Con progetti e criteri di realizzazione estremamente precisi sulla strutturazione dell’Ordine, con l’appoggio incondizionato del papa, con un orizzonte ecclesiale ulteriormente allargato, in quei primi giorni di maggio del 1220 Domenico lascia la Curia romana per raggiungere prima della Pentecoste i suoi religiosi convenuti a Bologna per il Capitolo Generale.

Lo accoglie una numerosa comunità: i religiosi di san Niccolò e una trentina di padri capitolari. Possiamo facilmente immaginare cosa sia stato quell’incontro. Il convento brulica come un alveare dopo l’irruzione dello sciame. Tra i delegati figurano, nella grande maggioranza, quelli della primissima ora, scelti dalle singole comunità come propri rappresentanti. Se durante i suoi viaggi Domenico ha potuto incontrarsi con l’uno o con l’altro dei suoi figli, essi tra loro non si sono mai visti da oltre tre anni. Tutti si erano dati all’Ordine con generosità, certo, ma non senza apprensioni. E dinanzi alle incognite del futuro, più di una volta il timore li aveva sopraffatti. Adesso l’Ordine si presenta loro come una istituzione organica, traboccante di energie conquistatrici, riconosciuta e lanciata dalla Chiesa di cui risponde alle aspettative, saldamente stabilita in Europa.
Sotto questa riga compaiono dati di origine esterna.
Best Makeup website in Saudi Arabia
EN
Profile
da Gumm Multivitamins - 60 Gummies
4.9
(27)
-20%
I giovani religiosi di Bologna si segnano a dito con ammirazione fra Simone di Svezia e fra Nicola di Lund, primizie della Scandinavia; i frati di Madrid e di Segovia arrivati dalla Castiglia; i rappresentanti della Provenza e i quattro di Parigi. Tra questi vi è un religioso che ha vestito l’abito da meno di tre mesi, ma che tutti riconoscono come la migliore recluta di maestro Reginaldo nelle poche settimane del suo soggiorno a Parigi. Maestro in Arti, baccelliere in teologia, di qualche anno appena più giovane di Domenico, Giordano di Sassonia è la seconda personalità – dopo Matteo di Francia – del convento di Saint-Jacques. A fianco dei maestri in Arti e in Diritto che affollano il convento di Bologna, egli rappresenta le Lettere e la Teologia di Parigi. Fra Ventura da Verona, che attende soltanto l’arrivo di Domenico per vestire l’abito e fare professione nelle le sue mani, rappresenterà al Capitolo il convento di Bologna, molto probabilmente assieme al nuovo priore, il maestro decretalista Paolo l’Ungaro, a maestro Chiaro e forse anche a maestro Chiaro e a maestro Rolando e maestro Moneta da Cremona.
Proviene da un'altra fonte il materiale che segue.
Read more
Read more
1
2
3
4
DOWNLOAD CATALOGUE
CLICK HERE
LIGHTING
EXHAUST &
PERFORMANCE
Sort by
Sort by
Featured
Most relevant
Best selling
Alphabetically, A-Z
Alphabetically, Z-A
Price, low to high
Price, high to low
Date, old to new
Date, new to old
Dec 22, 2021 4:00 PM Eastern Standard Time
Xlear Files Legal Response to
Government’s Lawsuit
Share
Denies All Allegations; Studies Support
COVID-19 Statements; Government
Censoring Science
Il giorno di Pentecoste è dedicato alla preghiera. Il coro di San Niccolò delle Vigne è incapace di contenere un numero così grande di religiosi. Durante la celebrazione liturgica, per unire quei frati convenuti dai quattro angoli dell’orizzonte e le cui voci, la pronunzia, le stesse abitudini trovano difficoltà a fondersi armonicamente, Domenico si avvicenda da un coro all’altro per esortare i suoi figli a cantare con attenzione ed esattezza, a permeare di devozione la loro salmodia.

L’indomani il Fondatore raccoglie la comunità nella sala capitolare e tutti invocano lo Spirito Santo, principio di ogni azione nei figli di Dio. Poi Domenico rivolge la parola. Si ricordano i confratelli defunti e il pensiero di tutti corre istintivamente a maestro Reginaldo, la cui presenza è così sensibili in quel chiostro e in quell’adunanza. I frati del convento di Bologna che non sono capitolari escono dalla sala e ha inizio il Capitolo.